_Exercise goal:_
Pull out every line in the listing that contains the string "values".

(Rendered chart images)
-=-=-=-=-
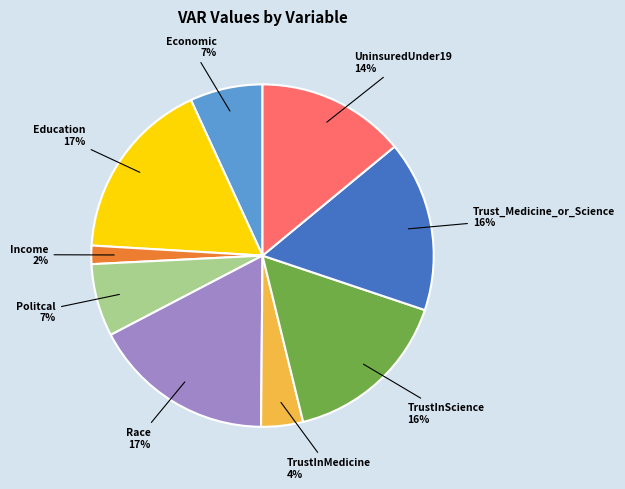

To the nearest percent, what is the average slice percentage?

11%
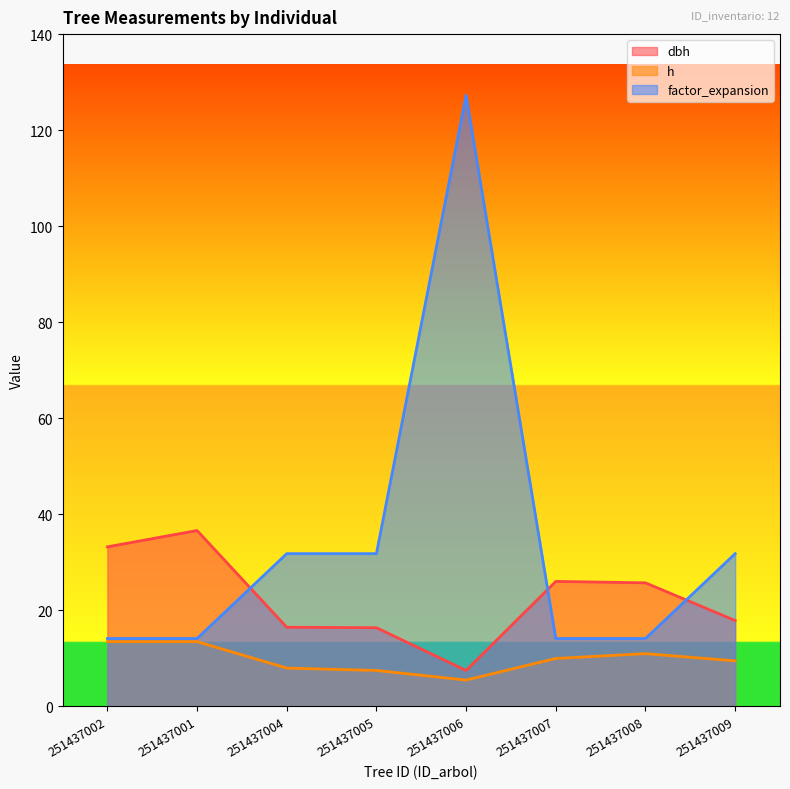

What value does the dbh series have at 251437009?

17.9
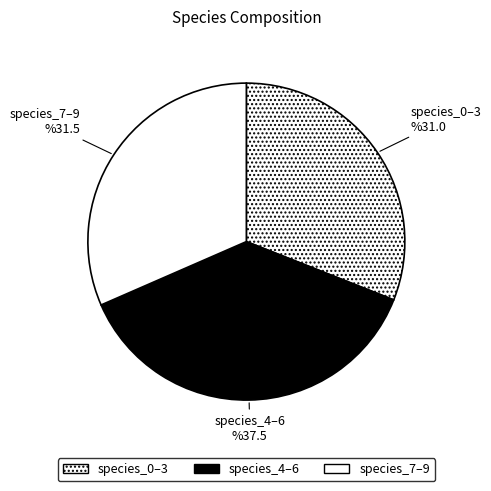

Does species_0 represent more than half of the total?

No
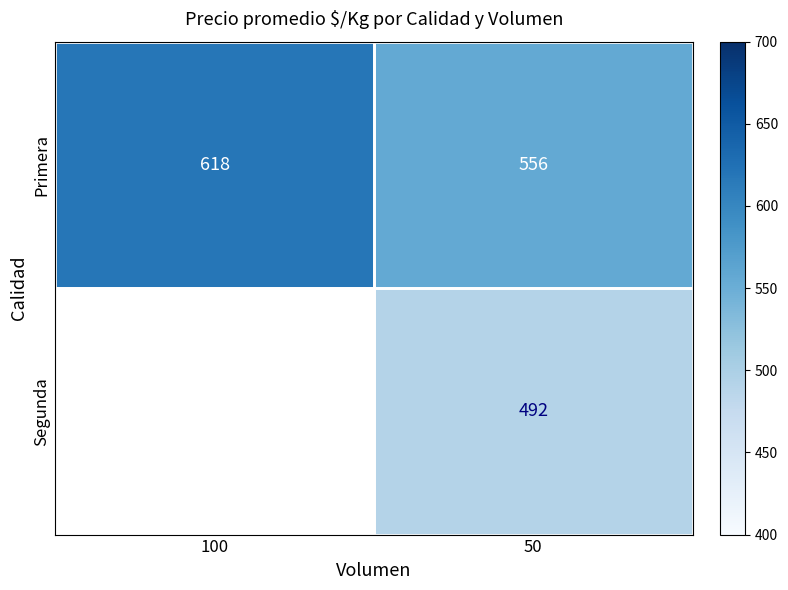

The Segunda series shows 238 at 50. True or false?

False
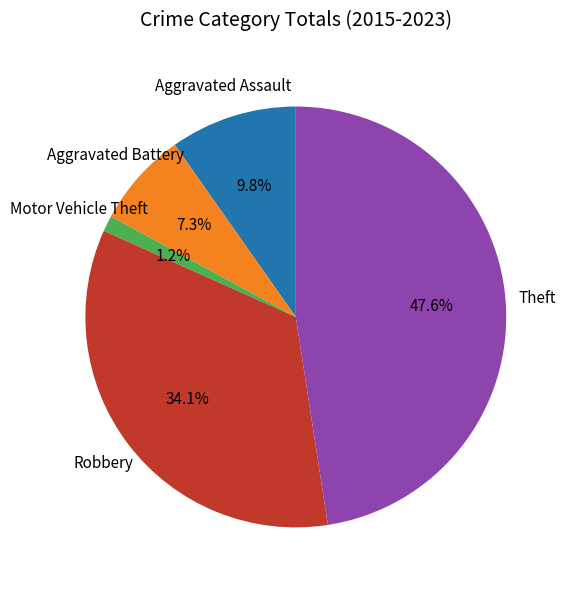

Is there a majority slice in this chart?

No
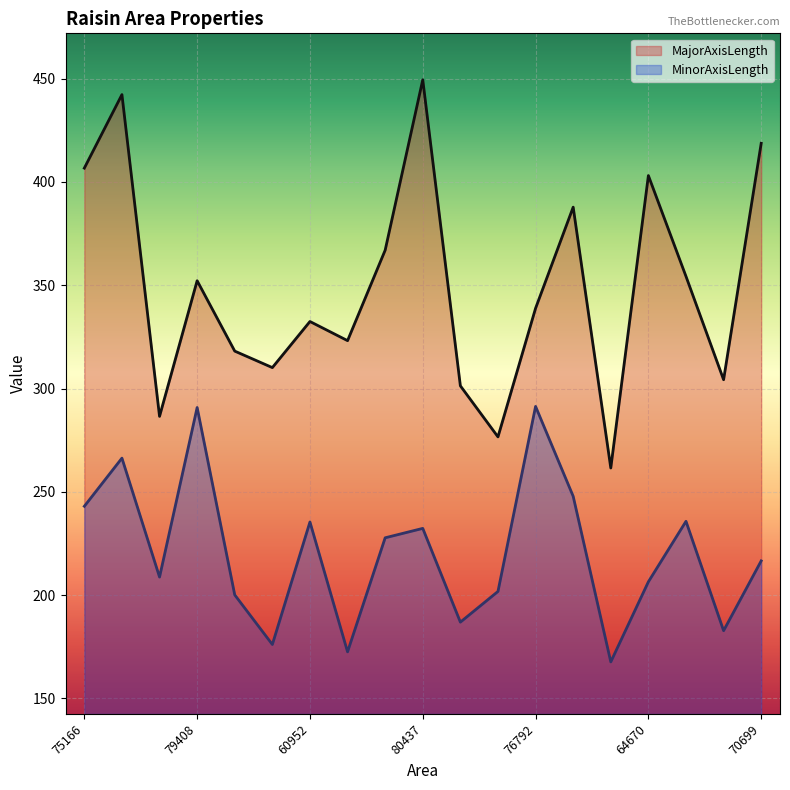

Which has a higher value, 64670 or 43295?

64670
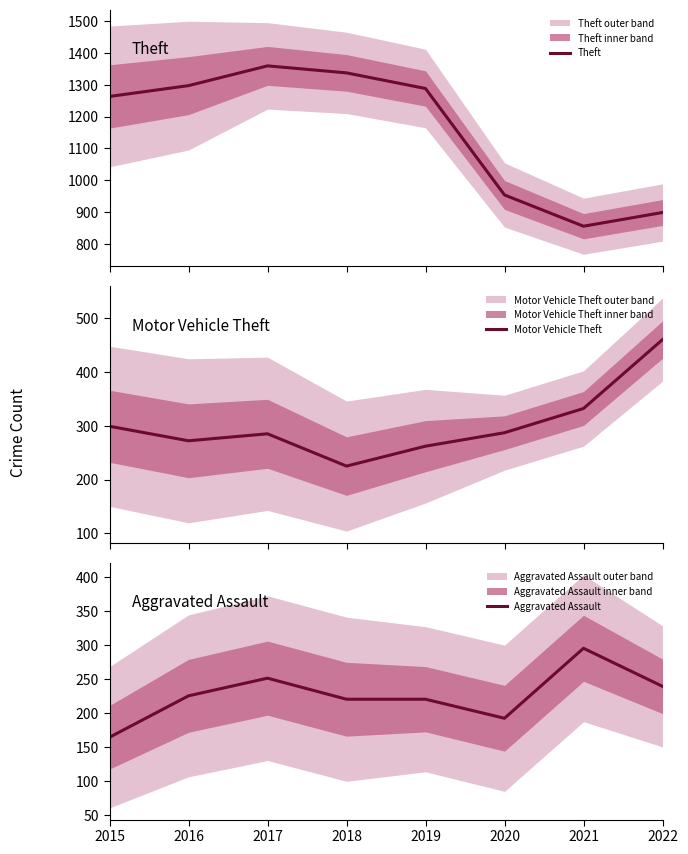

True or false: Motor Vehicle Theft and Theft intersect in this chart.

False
-=-=-=-=-
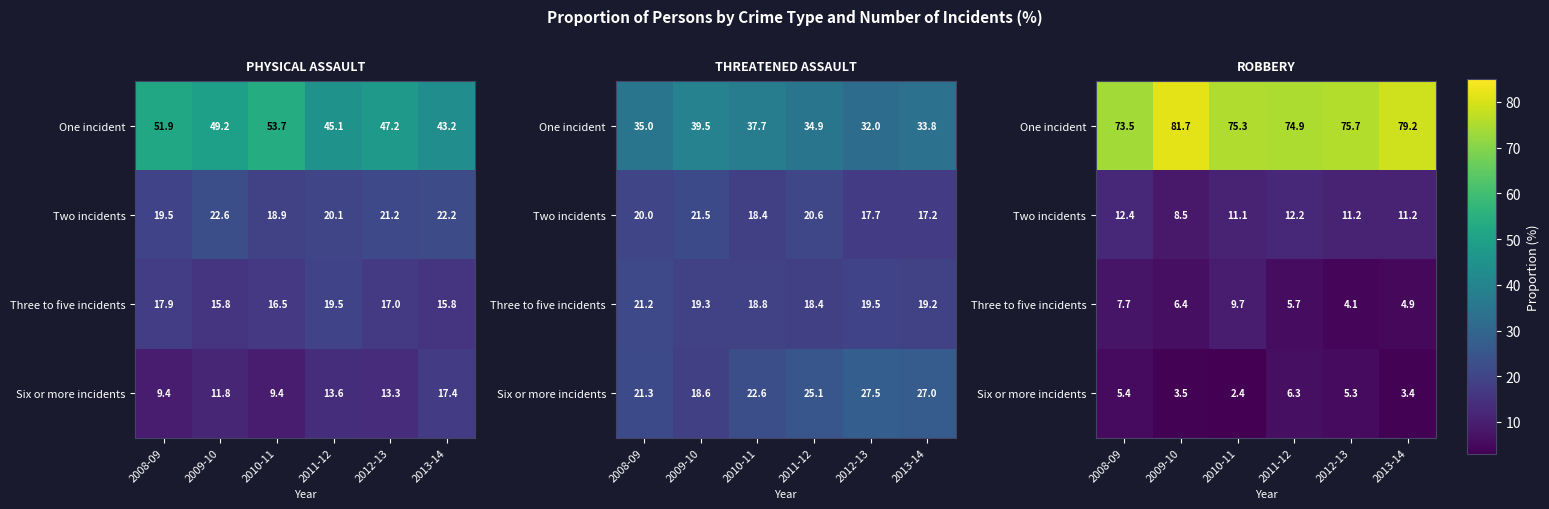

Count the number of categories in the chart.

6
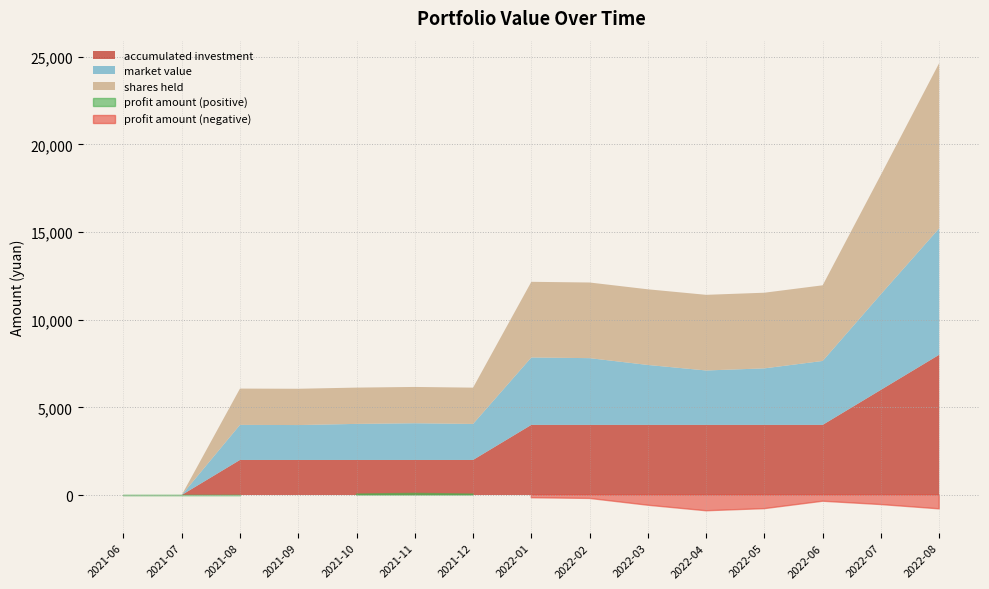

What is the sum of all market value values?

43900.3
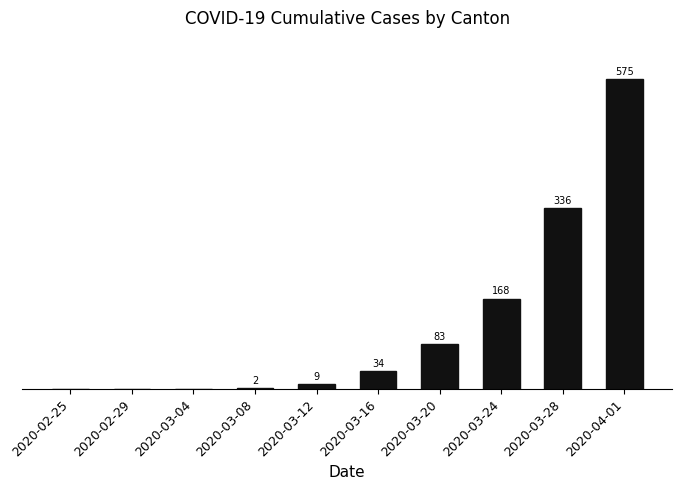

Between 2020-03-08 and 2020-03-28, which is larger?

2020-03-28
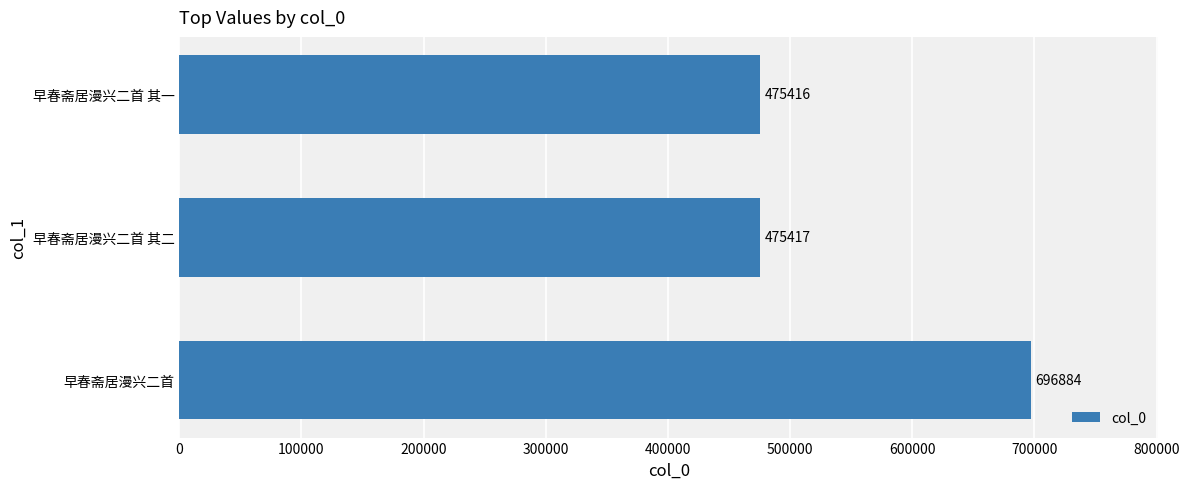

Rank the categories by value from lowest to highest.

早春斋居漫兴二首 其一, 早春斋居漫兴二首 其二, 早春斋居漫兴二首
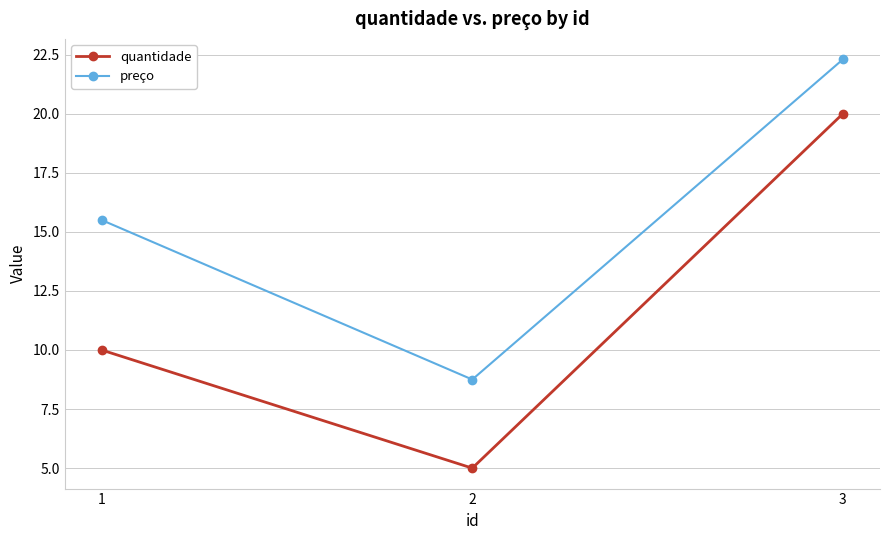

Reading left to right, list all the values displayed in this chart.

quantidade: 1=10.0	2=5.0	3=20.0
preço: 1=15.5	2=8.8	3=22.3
-=-=-=-=-
_Answer section:_
What is the sum of all market value values?
Reading left to right, list all the values displayed in this chart.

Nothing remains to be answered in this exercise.